28 May 2026
If you are covering the latest US PCE inflation and GDP data, please see the following comment from Jonathan Raymond, investment manager at Quilter Cheviot:
“Today’s US PCE inflation data capture the first two full months following the outbreak of conflict in the Middle East and the initial impact of the resulting oil price shock. Headline PCE came in at 3.8% year-on-year in April, up from 3.5% in March, while monthly inflation rose by 0.4% compared to 0.7% in March. Core PCE, the Federal Reserve’s preferred measure which strips out food and energy, also moved higher to 3.3% from 3.2% previously.

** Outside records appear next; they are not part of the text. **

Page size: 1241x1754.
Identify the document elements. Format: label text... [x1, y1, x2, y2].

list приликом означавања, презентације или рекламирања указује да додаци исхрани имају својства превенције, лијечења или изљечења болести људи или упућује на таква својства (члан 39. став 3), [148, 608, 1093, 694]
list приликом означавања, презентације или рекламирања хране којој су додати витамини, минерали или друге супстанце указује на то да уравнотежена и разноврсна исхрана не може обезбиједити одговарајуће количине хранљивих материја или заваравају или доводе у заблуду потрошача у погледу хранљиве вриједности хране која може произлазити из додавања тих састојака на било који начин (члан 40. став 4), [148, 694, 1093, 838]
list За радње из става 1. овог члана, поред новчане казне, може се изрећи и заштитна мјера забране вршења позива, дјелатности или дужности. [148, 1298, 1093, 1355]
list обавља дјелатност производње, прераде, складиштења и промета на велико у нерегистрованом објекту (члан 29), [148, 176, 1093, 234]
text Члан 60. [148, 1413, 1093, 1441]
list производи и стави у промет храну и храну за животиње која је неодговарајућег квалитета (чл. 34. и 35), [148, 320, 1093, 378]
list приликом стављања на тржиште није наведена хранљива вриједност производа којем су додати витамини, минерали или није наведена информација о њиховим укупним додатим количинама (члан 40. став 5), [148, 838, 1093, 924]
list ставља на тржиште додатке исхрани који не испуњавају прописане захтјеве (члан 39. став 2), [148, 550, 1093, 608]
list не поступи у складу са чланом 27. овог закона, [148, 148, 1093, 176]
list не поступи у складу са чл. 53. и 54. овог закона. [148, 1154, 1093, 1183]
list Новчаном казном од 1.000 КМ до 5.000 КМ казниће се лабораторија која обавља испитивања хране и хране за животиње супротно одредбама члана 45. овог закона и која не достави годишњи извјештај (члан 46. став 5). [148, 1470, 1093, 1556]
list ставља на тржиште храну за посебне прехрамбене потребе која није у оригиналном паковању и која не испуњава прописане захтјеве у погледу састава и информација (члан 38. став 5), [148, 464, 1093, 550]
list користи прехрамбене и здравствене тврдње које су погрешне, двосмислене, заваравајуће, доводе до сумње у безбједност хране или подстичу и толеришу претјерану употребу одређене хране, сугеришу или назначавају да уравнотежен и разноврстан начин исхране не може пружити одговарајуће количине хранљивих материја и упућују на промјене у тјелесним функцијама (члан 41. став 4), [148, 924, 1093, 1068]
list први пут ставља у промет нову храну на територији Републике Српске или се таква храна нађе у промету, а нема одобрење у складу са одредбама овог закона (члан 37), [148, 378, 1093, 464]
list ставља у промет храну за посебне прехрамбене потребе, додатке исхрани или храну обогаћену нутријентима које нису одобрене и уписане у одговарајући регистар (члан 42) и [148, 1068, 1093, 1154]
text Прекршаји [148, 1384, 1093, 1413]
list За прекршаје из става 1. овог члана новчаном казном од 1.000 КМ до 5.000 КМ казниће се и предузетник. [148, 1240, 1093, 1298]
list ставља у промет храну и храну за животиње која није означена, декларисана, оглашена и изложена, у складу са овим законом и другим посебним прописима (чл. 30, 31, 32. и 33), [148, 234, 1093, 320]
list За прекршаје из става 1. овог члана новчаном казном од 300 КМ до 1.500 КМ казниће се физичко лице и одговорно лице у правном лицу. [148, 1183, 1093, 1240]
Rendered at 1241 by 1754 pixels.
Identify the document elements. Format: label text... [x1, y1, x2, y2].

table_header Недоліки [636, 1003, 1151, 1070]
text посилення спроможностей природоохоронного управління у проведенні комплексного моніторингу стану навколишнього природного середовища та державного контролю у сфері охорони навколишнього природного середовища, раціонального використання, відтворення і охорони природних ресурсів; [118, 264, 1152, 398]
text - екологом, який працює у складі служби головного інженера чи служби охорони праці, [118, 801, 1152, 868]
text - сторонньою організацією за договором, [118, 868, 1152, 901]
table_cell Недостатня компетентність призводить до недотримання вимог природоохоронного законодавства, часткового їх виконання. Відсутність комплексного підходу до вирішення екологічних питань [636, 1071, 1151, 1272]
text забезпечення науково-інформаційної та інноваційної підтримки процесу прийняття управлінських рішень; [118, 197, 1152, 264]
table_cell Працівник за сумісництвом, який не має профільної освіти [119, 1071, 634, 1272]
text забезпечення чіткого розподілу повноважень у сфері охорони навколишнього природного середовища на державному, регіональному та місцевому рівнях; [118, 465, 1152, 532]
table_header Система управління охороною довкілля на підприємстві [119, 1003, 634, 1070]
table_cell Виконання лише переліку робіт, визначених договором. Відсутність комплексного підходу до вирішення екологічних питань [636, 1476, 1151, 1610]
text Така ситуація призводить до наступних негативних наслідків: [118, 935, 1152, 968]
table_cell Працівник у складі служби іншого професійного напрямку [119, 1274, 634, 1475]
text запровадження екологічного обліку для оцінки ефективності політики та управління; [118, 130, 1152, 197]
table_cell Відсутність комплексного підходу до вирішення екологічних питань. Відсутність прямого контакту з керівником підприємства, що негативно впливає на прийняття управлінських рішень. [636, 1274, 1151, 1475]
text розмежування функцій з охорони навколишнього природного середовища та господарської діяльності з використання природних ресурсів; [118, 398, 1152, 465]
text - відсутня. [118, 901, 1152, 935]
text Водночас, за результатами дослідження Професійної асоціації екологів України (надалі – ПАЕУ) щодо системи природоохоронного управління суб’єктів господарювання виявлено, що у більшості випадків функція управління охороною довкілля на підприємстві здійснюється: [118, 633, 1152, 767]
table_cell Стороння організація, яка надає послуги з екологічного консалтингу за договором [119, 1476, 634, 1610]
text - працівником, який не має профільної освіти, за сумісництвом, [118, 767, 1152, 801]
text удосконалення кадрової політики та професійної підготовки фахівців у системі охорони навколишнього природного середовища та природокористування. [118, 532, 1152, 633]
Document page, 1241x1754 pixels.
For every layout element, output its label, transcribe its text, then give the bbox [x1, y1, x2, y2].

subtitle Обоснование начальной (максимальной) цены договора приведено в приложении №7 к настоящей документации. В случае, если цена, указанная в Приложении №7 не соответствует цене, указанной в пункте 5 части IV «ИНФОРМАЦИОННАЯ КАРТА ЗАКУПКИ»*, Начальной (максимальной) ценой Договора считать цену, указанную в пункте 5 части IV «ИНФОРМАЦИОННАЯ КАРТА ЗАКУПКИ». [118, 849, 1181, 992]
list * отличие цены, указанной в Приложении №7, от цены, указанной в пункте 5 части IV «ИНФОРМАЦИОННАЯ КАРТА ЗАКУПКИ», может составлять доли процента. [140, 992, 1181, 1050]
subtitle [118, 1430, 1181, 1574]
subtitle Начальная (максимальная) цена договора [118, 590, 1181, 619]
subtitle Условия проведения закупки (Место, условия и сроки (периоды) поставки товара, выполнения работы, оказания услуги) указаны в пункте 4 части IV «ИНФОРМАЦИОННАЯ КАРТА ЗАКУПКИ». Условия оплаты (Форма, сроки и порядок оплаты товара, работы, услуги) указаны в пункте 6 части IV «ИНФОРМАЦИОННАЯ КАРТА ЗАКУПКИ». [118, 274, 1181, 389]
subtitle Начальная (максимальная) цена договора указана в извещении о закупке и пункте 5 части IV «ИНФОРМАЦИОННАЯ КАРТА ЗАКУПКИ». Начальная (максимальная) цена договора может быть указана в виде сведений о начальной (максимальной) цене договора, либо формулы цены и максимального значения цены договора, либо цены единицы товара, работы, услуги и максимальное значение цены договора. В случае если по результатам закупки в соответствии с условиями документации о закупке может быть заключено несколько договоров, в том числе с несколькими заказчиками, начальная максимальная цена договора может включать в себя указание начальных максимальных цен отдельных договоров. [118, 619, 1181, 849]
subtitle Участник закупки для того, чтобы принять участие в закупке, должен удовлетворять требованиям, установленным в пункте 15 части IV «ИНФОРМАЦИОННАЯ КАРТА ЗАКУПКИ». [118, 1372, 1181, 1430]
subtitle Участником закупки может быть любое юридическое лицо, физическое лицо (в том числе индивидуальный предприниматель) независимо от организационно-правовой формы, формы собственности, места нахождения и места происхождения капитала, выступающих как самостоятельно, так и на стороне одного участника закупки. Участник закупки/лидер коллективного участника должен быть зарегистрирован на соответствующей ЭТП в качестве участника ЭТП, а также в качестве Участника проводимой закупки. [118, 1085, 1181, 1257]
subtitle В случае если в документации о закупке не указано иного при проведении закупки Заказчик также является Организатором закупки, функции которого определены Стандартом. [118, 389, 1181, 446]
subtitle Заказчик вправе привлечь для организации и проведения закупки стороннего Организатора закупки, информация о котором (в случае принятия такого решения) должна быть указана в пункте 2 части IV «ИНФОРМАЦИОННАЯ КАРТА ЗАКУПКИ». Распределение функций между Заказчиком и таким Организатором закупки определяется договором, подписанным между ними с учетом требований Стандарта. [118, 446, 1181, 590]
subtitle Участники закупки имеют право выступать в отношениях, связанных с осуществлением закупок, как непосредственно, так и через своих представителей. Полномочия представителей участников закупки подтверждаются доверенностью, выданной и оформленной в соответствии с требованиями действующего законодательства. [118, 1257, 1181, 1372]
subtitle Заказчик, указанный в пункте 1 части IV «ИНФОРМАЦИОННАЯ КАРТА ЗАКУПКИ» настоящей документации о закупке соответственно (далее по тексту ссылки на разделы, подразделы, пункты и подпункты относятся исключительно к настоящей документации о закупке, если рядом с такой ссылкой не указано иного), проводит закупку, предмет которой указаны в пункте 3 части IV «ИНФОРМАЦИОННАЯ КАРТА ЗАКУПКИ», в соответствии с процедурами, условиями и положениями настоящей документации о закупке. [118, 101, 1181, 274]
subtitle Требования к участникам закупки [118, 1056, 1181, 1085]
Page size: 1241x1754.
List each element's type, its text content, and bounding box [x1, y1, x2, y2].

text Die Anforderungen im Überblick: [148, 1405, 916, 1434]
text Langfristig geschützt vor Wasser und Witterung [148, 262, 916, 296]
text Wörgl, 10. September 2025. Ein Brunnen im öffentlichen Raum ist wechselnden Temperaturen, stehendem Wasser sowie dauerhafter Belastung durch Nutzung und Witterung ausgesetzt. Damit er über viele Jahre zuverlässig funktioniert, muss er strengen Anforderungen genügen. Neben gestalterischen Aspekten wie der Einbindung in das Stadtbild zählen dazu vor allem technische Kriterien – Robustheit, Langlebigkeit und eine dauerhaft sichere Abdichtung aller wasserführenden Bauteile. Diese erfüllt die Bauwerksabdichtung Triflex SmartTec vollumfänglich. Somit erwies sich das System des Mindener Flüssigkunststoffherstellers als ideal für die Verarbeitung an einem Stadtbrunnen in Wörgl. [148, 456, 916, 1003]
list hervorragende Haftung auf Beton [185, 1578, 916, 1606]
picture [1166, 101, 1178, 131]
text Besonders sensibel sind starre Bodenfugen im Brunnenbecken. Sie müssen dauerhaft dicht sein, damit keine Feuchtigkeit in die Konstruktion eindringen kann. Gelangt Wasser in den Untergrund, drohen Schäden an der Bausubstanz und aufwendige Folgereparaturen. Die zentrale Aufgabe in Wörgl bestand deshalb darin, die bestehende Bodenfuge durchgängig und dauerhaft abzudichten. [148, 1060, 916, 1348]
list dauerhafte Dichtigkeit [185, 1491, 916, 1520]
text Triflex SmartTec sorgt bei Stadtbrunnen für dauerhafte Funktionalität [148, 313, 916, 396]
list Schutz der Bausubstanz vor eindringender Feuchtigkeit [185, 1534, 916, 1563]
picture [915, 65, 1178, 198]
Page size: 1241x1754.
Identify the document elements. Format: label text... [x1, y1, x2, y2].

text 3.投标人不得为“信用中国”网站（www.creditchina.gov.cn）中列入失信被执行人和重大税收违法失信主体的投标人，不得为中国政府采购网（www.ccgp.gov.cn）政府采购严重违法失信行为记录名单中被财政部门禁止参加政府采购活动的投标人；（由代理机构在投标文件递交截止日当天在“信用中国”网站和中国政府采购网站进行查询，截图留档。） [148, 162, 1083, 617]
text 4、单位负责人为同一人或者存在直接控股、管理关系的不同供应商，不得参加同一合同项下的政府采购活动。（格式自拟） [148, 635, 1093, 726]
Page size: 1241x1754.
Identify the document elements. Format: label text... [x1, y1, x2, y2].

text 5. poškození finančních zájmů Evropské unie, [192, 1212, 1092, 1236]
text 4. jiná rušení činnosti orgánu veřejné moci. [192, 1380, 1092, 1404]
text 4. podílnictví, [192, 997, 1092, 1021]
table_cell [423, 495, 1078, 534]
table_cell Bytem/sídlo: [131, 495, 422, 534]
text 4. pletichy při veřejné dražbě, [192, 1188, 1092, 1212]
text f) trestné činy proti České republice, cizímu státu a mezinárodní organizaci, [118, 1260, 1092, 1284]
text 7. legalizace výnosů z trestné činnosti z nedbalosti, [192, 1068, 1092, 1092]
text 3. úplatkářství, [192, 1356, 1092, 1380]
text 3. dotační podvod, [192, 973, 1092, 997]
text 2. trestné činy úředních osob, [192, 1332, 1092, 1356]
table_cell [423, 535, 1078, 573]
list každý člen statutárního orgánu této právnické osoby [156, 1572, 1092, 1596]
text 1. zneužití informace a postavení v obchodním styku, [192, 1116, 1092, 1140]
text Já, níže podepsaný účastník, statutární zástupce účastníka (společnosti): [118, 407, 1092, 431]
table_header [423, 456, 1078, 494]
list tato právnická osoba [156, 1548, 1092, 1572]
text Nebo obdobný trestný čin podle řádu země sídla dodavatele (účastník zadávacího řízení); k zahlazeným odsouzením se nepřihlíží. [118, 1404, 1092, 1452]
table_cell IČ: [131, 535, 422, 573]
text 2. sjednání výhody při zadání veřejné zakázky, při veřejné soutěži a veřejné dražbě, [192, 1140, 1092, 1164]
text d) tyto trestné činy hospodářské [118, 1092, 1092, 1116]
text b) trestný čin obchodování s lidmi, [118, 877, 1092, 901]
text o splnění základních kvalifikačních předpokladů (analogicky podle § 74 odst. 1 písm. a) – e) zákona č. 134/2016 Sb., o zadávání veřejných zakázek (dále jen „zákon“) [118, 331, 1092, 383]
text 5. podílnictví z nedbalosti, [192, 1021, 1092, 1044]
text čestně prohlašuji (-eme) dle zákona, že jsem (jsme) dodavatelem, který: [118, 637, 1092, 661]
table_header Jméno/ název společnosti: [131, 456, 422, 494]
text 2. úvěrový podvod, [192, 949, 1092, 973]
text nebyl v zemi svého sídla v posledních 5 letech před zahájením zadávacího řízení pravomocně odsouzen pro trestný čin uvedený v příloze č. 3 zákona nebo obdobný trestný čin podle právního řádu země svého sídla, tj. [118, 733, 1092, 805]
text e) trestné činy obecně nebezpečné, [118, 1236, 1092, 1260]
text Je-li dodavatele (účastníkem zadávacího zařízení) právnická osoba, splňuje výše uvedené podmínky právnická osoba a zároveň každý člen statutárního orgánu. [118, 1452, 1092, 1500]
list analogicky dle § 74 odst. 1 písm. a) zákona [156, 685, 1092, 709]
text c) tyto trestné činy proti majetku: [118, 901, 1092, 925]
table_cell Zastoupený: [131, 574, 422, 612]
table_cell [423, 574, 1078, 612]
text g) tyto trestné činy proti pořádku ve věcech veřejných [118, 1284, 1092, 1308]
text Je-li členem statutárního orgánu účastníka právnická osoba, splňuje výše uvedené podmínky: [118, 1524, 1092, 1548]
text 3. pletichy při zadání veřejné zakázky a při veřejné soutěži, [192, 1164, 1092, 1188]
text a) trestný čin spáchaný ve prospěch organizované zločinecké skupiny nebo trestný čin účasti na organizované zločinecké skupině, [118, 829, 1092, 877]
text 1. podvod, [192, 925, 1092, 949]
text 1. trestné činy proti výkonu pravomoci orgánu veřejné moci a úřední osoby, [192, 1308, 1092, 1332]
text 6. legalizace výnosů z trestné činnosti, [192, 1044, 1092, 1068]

"With wage growth at 3.6% lower than the PCE inflation rate, many Americans will be feeling the squeeze on their pay packets and recent surveys have already outlined dismal consumer sentiment. With no resolution for the Middle East agreed as yet, elevated costs – particularly in energy and transport - will continue feeding through to consumer prices. This will erode spending power and weigh even further on sentiment and demand in the months ahead.
"Meanwhile, revised figures show US GDP grew by 1.6% in the first quarter of the year. While this is still an improvement on the 0.5% growth recorded in the final quarter of last year, it is notably weaker than initial estimates which showed 2% growth and primarily reflects revisions to investment and consumer spending.
“Taken at face value, this still points to an economy that entered the year on relatively solid footing. However, the composition of this growth is less reassuring. Much of it was driven by a rebound in government spending following last year’s shutdown, rather than momentum elsewhere. As higher energy costs and heightened uncertainty begin to filter through more fully, it is unlikely to be sustained, and we can expect to see a substantial dampening effect in the coming GDP prints.
“With Kevin Warsh now sworn in as the 17th chair of the Federal Reserve, his new position is one relatively few will envy. The President continues to mount pressure on policymakers to cut rates, even as inflation remains elevated and the economic outlook is increasingly uncertain. While Warsh will be inclined to lower interest rates over the longer term, the near-term backdrop leaves very little room for manoeuvre, particularly given any misstep could prove costly.”